*What the task asks*:
Count up every line of the data in which "reset" occurs. The reply is one number and nothing more.

*Material for this exercise*:
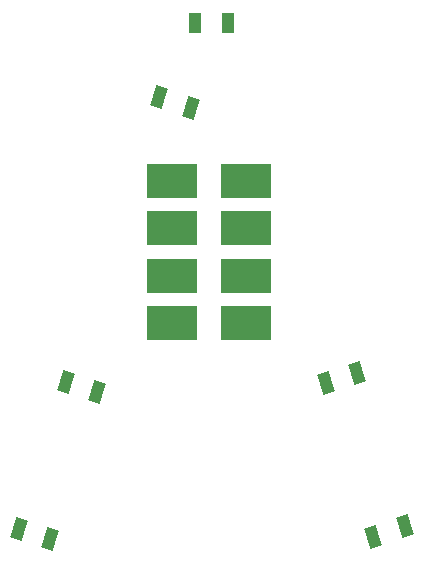
<source format=gbp>
%FSLAX25Y25*%
%MOIN*%
G70*
G01*
G75*
G04 Layer_Color=6049101*
%ADD10R,0.05000X0.08000*%
%ADD11R,0.05906X0.05906*%
%ADD12P,0.08352X4X297.0*%
%ADD13P,0.08352X4X207.0*%
%ADD14R,0.05906X0.05906*%
%ADD15P,0.08352X4X153.0*%
%ADD16C,0.02500*%
%ADD17C,0.16500*%
%ADD18C,0.04000*%
%ADD19R,0.17716X0.12205*%
G04:AMPARAMS|DCode=20|XSize=80mil|YSize=50mil|CornerRadius=0mil|HoleSize=0mil|Usage=FLASHONLY|Rotation=288.000|XOffset=0mil|YOffset=0mil|HoleType=Round|Shape=Rectangle|*
%AMROTATEDRECTD20*
4,1,4,-0.03614,0.03032,0.01142,0.04577,0.03614,-0.03032,-0.01142,-0.04577,-0.03614,0.03032,0.0*
%
%ADD20ROTATEDRECTD20*%

G04:AMPARAMS|DCode=21|XSize=80mil|YSize=50mil|CornerRadius=0mil|HoleSize=0mil|Usage=FLASHONLY|Rotation=252.000|XOffset=0mil|YOffset=0mil|HoleType=Round|Shape=Rectangle|*
%AMROTATEDRECTD21*
4,1,4,-0.01142,0.04577,0.03614,0.03032,0.01142,-0.04577,-0.03614,-0.03032,-0.01142,0.04577,0.0*
%
%ADD21ROTATEDRECTD21*%

%ADD22C,0.01000*%
%ADD23C,0.01200*%
%ADD24R,0.04000X0.07000*%
%ADD25R,0.04906X0.04906*%
%ADD26P,0.06937X4X297.0*%
%ADD27P,0.06937X4X207.0*%
%ADD28R,0.04906X0.04906*%
%ADD29P,0.06937X4X153.0*%
%ADD30R,0.16716X0.11205*%
G04:AMPARAMS|DCode=31|XSize=70mil|YSize=40mil|CornerRadius=0mil|HoleSize=0mil|Usage=FLASHONLY|Rotation=288.000|XOffset=0mil|YOffset=0mil|HoleType=Round|Shape=Rectangle|*
%AMROTATEDRECTD31*
4,1,4,-0.02984,0.02711,0.00821,0.03947,0.02984,-0.02711,-0.00821,-0.03947,-0.02984,0.02711,0.0*
%
%ADD31ROTATEDRECTD31*%

G04:AMPARAMS|DCode=32|XSize=70mil|YSize=40mil|CornerRadius=0mil|HoleSize=0mil|Usage=FLASHONLY|Rotation=252.000|XOffset=0mil|YOffset=0mil|HoleType=Round|Shape=Rectangle|*
%AMROTATEDRECTD32*
4,1,4,-0.00821,0.03947,0.02984,0.02711,0.00821,-0.03947,-0.02984,-0.02711,-0.00821,0.03947,0.0*
%
%ADD32ROTATEDRECTD32*%

D24*
X585800Y547900D02*
D03*
X574800D02*
D03*
D30*
X567200Y448052D02*
D03*
X591806D02*
D03*
X567200Y463800D02*
D03*
Y479548D02*
D03*
Y495296D02*
D03*
X591806Y463800D02*
D03*
Y479548D02*
D03*
Y495296D02*
D03*
D31*
X634169Y376800D02*
D03*
X644631Y380200D02*
D03*
X618269Y428100D02*
D03*
X628731Y431500D02*
D03*
D32*
X562869Y523200D02*
D03*
X531738Y428299D02*
D03*
X516069Y379500D02*
D03*
X526531Y376100D02*
D03*
X542200Y424900D02*
D03*
X573331Y519800D02*
D03*
M02*

</source>
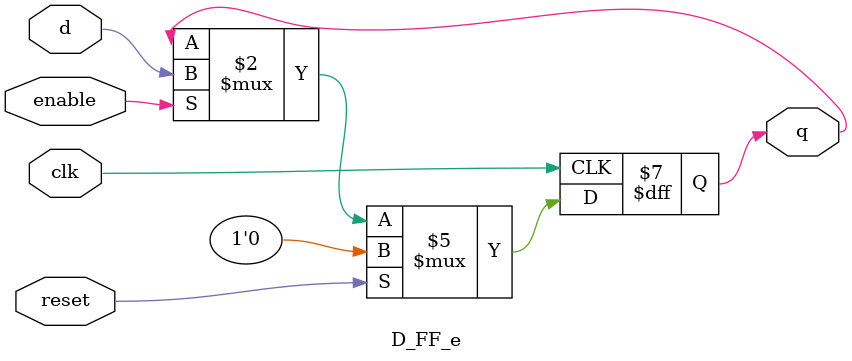
<source format=sv>
module D_FF_e(q, d, enable, reset, clk);
 output reg q;
 input d, enable, reset, clk;
 
 always_ff @(posedge clk)
 if (reset)
 q <= 0;
 else if (enable)
 q <= d; // On enable, set to d
endmodule 
</source>
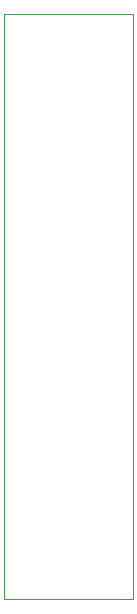
<source format=gbr>
%TF.GenerationSoftware,KiCad,Pcbnew,9.0.2*%
%TF.CreationDate,2025-07-09T13:19:50-04:00*%
%TF.ProjectId,JST Adapter Board,4a535420-4164-4617-9074-657220426f61,rev?*%
%TF.SameCoordinates,Original*%
%TF.FileFunction,Profile,NP*%
%FSLAX46Y46*%
G04 Gerber Fmt 4.6, Leading zero omitted, Abs format (unit mm)*
G04 Created by KiCad (PCBNEW 9.0.2) date 2025-07-09 13:19:50*
%MOMM*%
%LPD*%
G01*
G04 APERTURE LIST*
%TA.AperFunction,Profile*%
%ADD10C,0.050000*%
%TD*%
G04 APERTURE END LIST*
D10*
X83000000Y-52500000D02*
X94000000Y-52500000D01*
X94000000Y-102000000D01*
X83000000Y-102000000D01*
X83000000Y-52500000D01*
M02*

</source>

*Task solution*:
3